Simenon - Le Roman d'une vie

D ans un modeste appartement, au cœur d’un quartier populaire de Liège, un père demande à son fils ce qu’il voudrait être plus tard. Militaire ? Pourquoi pas. Prêtre ? Non, car ils vivent seuls, sans femmes. Peut-être écrire des livres, lui qui en lit tant : Les trois mousquetaires, David Copperfield, Le Mystère de la chambre jaune, et bien d’autres. Georges imagine enlever Milady ou arpenter les routes anglaises. Monsieur Simenon se contente de sa vie simple d’employé en assurances, retrouvant fauteuil et journal le soir. Son épouse, issue d’une famille bourgeoise déclassée, rêve d’une meilleure condition. Elle élève ses deux fils dans l’obsession de l’argent et la crainte du syndicalisme et de l’anarchie. Georges aime la liturgie mais ne s’embarrasse guère de la foi. La perte de son pucelage, dans la campagne liégeoise, à l’initiative d’une jeune effrontée rousse, annihile le projet maternel de le faire entrer dans les ordres. Il n’en fait qu’à sa tête : il deviendra écrivain. Pour ce faire, il imite Rouletabille : être d’abord reporter. Âgé de seize ans, il entre à La Gazette de Liège, journal catholique et traditionnaliste, au sein duquel il se fait rapidement remarquer.

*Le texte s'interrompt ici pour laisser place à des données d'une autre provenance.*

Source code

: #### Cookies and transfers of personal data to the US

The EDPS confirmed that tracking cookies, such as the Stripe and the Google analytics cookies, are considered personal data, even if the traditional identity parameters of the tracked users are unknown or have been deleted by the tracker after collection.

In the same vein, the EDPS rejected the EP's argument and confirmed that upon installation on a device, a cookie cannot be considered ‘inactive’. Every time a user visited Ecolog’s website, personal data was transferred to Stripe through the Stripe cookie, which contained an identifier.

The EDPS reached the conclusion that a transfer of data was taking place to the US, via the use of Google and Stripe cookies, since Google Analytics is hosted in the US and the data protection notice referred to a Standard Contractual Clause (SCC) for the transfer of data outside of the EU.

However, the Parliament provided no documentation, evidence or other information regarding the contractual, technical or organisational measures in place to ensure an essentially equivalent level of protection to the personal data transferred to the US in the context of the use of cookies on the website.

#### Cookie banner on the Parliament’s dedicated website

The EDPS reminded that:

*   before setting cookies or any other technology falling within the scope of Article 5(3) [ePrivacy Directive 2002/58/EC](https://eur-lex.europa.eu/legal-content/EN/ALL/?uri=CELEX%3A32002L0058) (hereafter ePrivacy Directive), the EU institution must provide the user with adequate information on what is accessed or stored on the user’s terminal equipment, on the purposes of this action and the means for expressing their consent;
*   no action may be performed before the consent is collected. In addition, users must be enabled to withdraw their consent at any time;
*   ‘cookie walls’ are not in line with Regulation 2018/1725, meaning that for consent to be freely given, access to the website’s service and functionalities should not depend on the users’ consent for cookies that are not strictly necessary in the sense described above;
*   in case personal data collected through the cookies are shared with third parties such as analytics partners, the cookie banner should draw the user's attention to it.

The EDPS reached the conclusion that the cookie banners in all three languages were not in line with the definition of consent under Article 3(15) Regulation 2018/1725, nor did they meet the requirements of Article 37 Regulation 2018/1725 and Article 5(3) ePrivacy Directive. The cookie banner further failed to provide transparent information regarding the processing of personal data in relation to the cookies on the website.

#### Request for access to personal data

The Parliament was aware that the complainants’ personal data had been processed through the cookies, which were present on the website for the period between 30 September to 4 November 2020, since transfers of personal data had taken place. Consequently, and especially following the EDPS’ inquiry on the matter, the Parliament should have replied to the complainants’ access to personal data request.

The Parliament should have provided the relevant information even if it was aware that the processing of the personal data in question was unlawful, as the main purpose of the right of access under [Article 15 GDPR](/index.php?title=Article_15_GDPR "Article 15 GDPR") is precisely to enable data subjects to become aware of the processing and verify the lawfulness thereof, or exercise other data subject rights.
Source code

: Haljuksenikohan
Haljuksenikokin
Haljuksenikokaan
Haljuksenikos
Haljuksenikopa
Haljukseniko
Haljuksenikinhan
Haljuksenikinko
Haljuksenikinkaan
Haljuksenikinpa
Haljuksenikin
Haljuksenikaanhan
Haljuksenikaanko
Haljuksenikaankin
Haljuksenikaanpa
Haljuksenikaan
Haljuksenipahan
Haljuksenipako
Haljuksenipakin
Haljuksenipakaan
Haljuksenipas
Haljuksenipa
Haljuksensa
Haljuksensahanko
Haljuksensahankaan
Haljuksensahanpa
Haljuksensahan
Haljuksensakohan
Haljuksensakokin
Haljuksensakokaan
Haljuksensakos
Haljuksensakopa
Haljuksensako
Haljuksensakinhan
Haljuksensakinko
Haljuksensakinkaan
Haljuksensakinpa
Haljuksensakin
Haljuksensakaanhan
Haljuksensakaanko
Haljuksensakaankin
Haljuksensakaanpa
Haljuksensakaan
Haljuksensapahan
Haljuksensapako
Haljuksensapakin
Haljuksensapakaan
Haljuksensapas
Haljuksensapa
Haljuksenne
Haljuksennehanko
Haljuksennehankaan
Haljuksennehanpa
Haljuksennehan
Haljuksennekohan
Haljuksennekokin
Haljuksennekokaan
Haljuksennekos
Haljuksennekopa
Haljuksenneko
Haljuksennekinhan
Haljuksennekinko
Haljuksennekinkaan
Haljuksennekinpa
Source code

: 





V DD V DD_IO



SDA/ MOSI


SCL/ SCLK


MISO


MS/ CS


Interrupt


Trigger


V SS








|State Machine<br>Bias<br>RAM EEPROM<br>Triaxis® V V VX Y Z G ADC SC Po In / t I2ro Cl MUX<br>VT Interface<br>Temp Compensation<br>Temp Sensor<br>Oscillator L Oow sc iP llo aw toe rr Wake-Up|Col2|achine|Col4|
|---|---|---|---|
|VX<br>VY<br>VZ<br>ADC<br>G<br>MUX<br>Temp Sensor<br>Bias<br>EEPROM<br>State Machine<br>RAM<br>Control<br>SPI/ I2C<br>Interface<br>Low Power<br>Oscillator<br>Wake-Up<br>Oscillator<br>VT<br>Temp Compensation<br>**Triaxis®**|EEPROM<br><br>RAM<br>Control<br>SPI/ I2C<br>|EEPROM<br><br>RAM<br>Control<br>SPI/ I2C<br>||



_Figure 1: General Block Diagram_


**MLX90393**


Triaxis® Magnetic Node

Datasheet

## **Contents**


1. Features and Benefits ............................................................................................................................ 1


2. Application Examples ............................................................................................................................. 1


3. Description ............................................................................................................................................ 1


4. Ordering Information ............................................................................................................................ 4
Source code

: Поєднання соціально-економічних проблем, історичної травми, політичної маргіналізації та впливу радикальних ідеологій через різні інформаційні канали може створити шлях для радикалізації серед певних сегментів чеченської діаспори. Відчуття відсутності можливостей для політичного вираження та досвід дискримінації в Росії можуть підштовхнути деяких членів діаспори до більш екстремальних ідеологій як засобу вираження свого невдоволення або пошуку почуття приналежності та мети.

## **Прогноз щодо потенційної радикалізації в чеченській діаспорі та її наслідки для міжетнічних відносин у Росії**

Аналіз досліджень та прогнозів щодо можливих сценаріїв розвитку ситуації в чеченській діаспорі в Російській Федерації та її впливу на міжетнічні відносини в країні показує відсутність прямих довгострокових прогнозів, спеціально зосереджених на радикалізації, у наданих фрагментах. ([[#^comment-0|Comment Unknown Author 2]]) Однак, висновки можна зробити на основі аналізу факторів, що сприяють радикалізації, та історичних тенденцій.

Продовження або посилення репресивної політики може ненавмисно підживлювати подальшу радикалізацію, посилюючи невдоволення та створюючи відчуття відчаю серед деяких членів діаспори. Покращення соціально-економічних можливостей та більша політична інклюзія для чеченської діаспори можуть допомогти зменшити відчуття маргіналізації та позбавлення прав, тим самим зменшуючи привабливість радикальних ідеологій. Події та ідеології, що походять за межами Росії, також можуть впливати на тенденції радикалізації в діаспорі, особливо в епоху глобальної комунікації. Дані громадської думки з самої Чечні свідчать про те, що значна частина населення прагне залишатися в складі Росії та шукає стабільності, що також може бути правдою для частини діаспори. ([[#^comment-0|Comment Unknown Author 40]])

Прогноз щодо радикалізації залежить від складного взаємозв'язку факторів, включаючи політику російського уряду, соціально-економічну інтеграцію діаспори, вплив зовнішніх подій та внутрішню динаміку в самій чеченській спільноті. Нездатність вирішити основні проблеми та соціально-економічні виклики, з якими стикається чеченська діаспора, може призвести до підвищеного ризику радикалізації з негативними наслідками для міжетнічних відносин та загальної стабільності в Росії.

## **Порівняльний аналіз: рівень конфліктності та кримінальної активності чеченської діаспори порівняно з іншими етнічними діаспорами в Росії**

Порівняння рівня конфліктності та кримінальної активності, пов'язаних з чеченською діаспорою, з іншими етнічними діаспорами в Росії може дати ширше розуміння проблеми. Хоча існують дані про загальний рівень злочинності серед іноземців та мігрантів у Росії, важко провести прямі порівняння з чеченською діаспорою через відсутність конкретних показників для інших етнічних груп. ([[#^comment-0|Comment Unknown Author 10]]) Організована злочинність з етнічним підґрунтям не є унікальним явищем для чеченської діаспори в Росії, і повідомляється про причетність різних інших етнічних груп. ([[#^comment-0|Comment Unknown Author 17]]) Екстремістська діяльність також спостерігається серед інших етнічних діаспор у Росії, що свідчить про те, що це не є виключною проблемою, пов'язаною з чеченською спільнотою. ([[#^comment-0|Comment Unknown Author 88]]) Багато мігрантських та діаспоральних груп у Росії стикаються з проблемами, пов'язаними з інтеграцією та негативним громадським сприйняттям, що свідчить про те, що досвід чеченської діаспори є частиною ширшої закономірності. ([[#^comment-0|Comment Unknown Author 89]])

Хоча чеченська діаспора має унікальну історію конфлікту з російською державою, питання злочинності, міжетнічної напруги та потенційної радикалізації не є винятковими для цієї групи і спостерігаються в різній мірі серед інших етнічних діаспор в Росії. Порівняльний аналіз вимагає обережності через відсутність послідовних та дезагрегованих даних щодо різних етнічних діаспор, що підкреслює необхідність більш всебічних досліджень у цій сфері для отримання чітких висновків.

S’attaquer à la biographie de Georges Simenon (1903-1989) est ambitieux et audacieux. En effet, le parcours de l’homme ne se résume pas à une silhouette penchée sur une machine à écrire. Il a voyagé, s’est maintes fois remis en question, a multiplié les conquêtes féminines, a été une star. Il fut opportuniste et s’est vendu au plus offrant. Il s’est construit une destinée à coup de mots, de phrases et de livres. C’est ce défi que Rodolphe (Les Écluses du ciel, Kenya) et Christian Maucler (Les Enquêtes du commissaire Raffini) ont décidé de relever, le limitant cependant à la période allant de l’enfance au bal anthropométrique du 20 février 1931. L’itinéraire de l’auteur prolifique y est retracé de Liège à Paris, de la rubrique « Le saviez-vous? » aux nouvelles coquines, puis aux romans « à-quatre-sous », jusqu’aux premiers Maigret. Le fil est suivi, du pisse-copie au romancier, même s’il manque des paramètres fondamentaux, tels que sa relation exécrable avec sa mère, la gêne de n’être pas né du bon côté de la Meuse, dans la ville wallonne, ou la connaissance des petites gens, dont il alimentera son œuvre littéraire.

De ce fait, le rythme de la narration est parfois trop alerte, glisse rapidement sur des épisodes qui permettraient de comprendre l’homme et ses écrits en profondeur, juxtapose artificiellement des situations, que le néophyte aura des difficultés à relier. Le dessin de Maucler, dans une veine réaliste et sobre, soutient le récit, restant néanmoins trop en retrait, n’accrochant pas le regard. Davantage d’audace n’aurait pas été hors sujet. Ponctuellement, le dessinateur est en difficulté sur certaines proportions ou perspectives, ce qui demeure fâcheux. Simenon, le roman d’une vie ne tient pas toutes ses promesses. L’album est à l’image de sa couverture, qui met en exergue un des épisodes les plus caricaturaux de sa carrière (l’écriture d’un roman en public et enfermé dans une cage de verre). Il constitue une bonne entrée en matière, mais la véritable mise en image de l’histoire de cet artiste hors norme reste à écrire.